PETALING JAYA (Nov 20): The Cabinet directive to Dewan Bandaraya Kuala Lumpur (DBKL) to freeze approvals for luxury developments is not absolute, as projects will be evaluated on a case-by-case basis.
Works Minister Datuk Seri Fadillah Yusof said the freeze does not involve all projects as the government sought to arrest a glut in high-end properties following a report by Bank Negara Malaysia (BNM) on the property market.
“This is not a blanket stop order… The government is (instead) sending a message to developers to study whether there will be (sufficient demand for a project) before they decide (to proceed),” he said in a report by the New Straits Times.
“If you sell RM1 million condo (units) located in (unattractive) areas, it may not attract buyers. But if you sell RM4 million condominiums around the Kuala Lumpur Convention Centre (KLCC) area, you will definitely get buyers, especially among expatriates,” he added.
Yesterday, Second Finance Minister Datuk Seri Johari Abdul Ghani said the temporary freeze – effective Nov 1 – was implemented to help clear surplus stock in shopping malls, offices, serviced apartments and condominiums priced over RM1 million.
“This will be in place until we clear all the excess supply,” he said.
“There is a stark imbalance between supply and demand and we have to review the strategy in terms of real estate development as we do not want such situation to adversely affect the economy.”
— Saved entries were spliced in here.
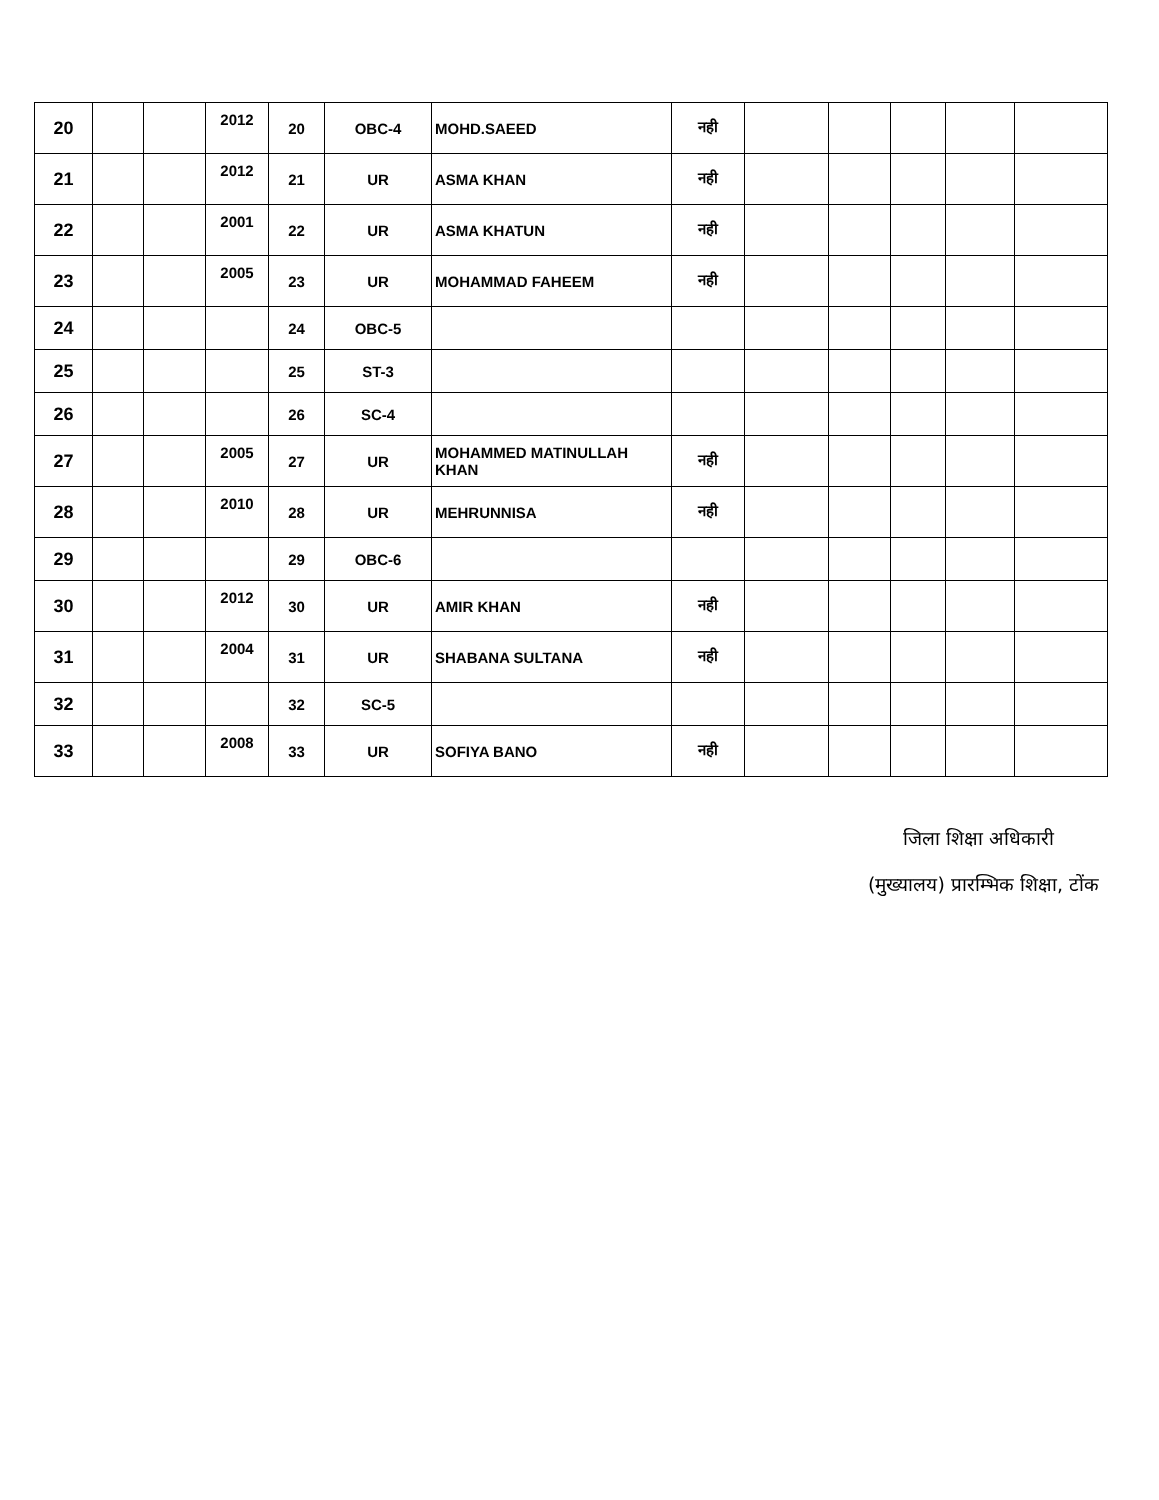| 20 | | | 2012 | 20 | OBC-4 | MOHD.SAEED | नही | | | | | |
| 21 | | | 2012 | 21 | UR | ASMA KHAN | नही | | | | | |
| 22 | | | 2001 | 22 | UR | ASMA KHATUN | नही | | | | | |
| 23 | | | 2005 | 23 | UR | MOHAMMAD FAHEEM | नही | | | | | |
| 24 | | | | 24 | OBC-5 | | | | | | | |
| 25 | | | | 25 | ST-3 | | | | | | | |
| 26 | | | | 26 | SC-4 | | | | | | | |
| 27 | | | 2005 | 27 | UR | MOHAMMED MATINULLAH KHAN | नही | | | | | |
| 28 | | | 2010 | 28 | UR | MEHRUNNISA | नही | | | | | |
| 29 | | | | 29 | OBC-6 | | | | | | | |
| 30 | | | 2012 | 30 | UR | AMIR KHAN | नही | | | | | |
| 31 | | | 2004 | 31 | UR | SHABANA SULTANA | नही | | | | | |
| 32 | | | | 32 | SC-5 | | | | | | | |
| 33 | | | 2008 | 33 | UR | SOFIYA BANO | नही | | | | | |
जिला शिक्षा अधिकारी
(मुख्यालय) प्रारम्भिक शिक्षा, टोंक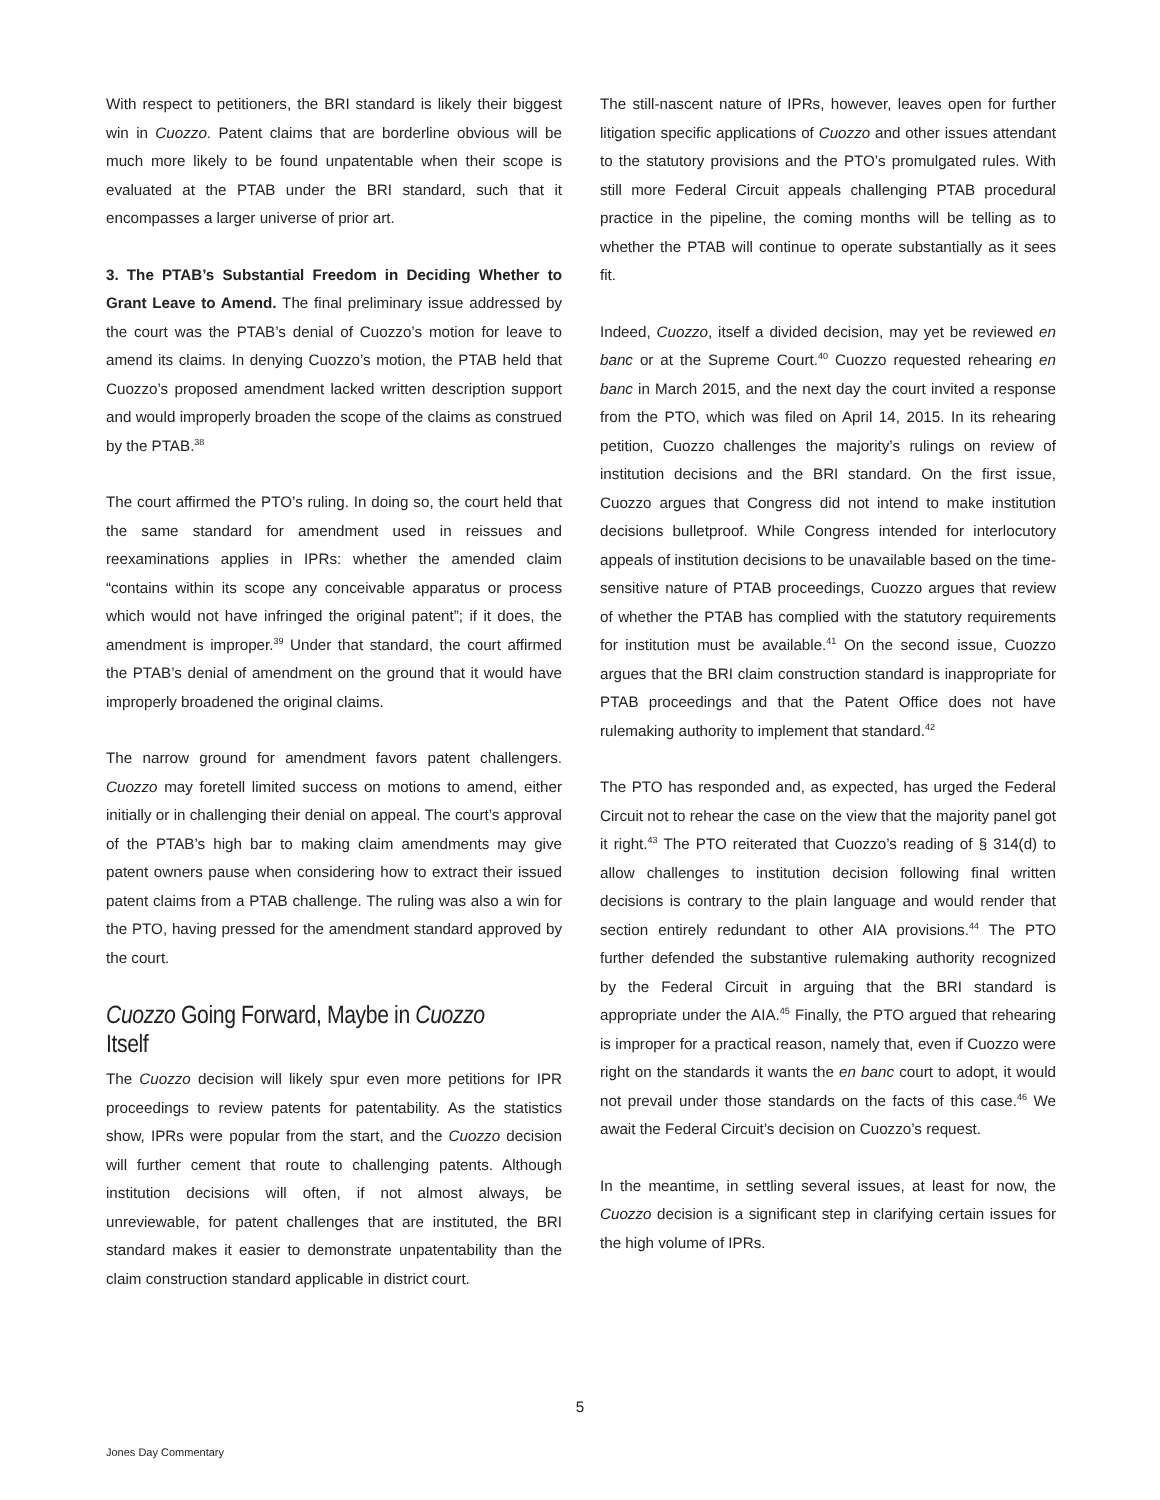With respect to petitioners, the BRI standard is likely their biggest win in Cuozzo. Patent claims that are borderline obvious will be much more likely to be found unpatentable when their scope is evaluated at the PTAB under the BRI standard, such that it encompasses a larger universe of prior art.
3. The PTAB’s Substantial Freedom in Deciding Whether to Grant Leave to Amend. The final preliminary issue addressed by the court was the PTAB’s denial of Cuozzo’s motion for leave to amend its claims. In denying Cuozzo’s motion, the PTAB held that Cuozzo’s proposed amendment lacked written description support and would improperly broaden the scope of the claims as construed by the PTAB.<sup>38</sup>
The court affirmed the PTO’s ruling. In doing so, the court held that the same standard for amendment used in reissues and reexaminations applies in IPRs: whether the amended claim “contains within its scope any conceivable apparatus or process which would not have infringed the original patent”; if it does, the amendment is improper.<sup>39</sup> Under that standard, the court affirmed the PTAB’s denial of amendment on the ground that it would have improperly broadened the original claims.
The narrow ground for amendment favors patent challengers. Cuozzo may foretell limited success on motions to amend, either initially or in challenging their denial on appeal. The court’s approval of the PTAB’s high bar to making claim amendments may give patent owners pause when considering how to extract their issued patent claims from a PTAB challenge. The ruling was also a win for the PTO, having pressed for the amendment standard approved by the court.
Cuozzo Going Forward, Maybe in Cuozzo Itself
The Cuozzo decision will likely spur even more petitions for IPR proceedings to review patents for patentability. As the statistics show, IPRs were popular from the start, and the Cuozzo decision will further cement that route to challenging patents. Although institution decisions will often, if not almost always, be unreviewable, for patent challenges that are instituted, the BRI standard makes it easier to demonstrate unpatentability than the claim construction standard applicable in district court.
The still-nascent nature of IPRs, however, leaves open for further litigation specific applications of Cuozzo and other issues attendant to the statutory provisions and the PTO’s promulgated rules. With still more Federal Circuit appeals challenging PTAB procedural practice in the pipeline, the coming months will be telling as to whether the PTAB will continue to operate substantially as it sees fit.
Indeed, Cuozzo, itself a divided decision, may yet be reviewed en banc or at the Supreme Court.<sup>40</sup> Cuozzo requested rehearing en banc in March 2015, and the next day the court invited a response from the PTO, which was filed on April 14, 2015. In its rehearing petition, Cuozzo challenges the majority’s rulings on review of institution decisions and the BRI standard. On the first issue, Cuozzo argues that Congress did not intend to make institution decisions bulletproof. While Congress intended for interlocutory appeals of institution decisions to be unavailable based on the time-sensitive nature of PTAB proceedings, Cuozzo argues that review of whether the PTAB has complied with the statutory requirements for institution must be available.<sup>41</sup> On the second issue, Cuozzo argues that the BRI claim construction standard is inappropriate for PTAB proceedings and that the Patent Office does not have rulemaking authority to implement that standard.<sup>42</sup>
The PTO has responded and, as expected, has urged the Federal Circuit not to rehear the case on the view that the majority panel got it right.<sup>43</sup> The PTO reiterated that Cuozzo’s reading of § 314(d) to allow challenges to institution decision following final written decisions is contrary to the plain language and would render that section entirely redundant to other AIA provisions.<sup>44</sup> The PTO further defended the substantive rulemaking authority recognized by the Federal Circuit in arguing that the BRI standard is appropriate under the AIA.<sup>45</sup> Finally, the PTO argued that rehearing is improper for a practical reason, namely that, even if Cuozzo were right on the standards it wants the en banc court to adopt, it would not prevail under those standards on the facts of this case.<sup>46</sup> We await the Federal Circuit’s decision on Cuozzo’s request.
In the meantime, in settling several issues, at least for now, the Cuozzo decision is a significant step in clarifying certain issues for the high volume of IPRs.
5
Jones Day Commentary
On the flipside, the government will continue to drive the development of affordable homes, especially those priced below RM300,000 as supply of such homes stood at 28% while demand stood only at 48%.
Unsold residential units reached a historical high of 130,690, almost double the historical average of 72,729 units per year between 2004 and 2016.
About 83% of these homes are priced at above RM250,000 while 61% of the unsold properties were high-rise homes.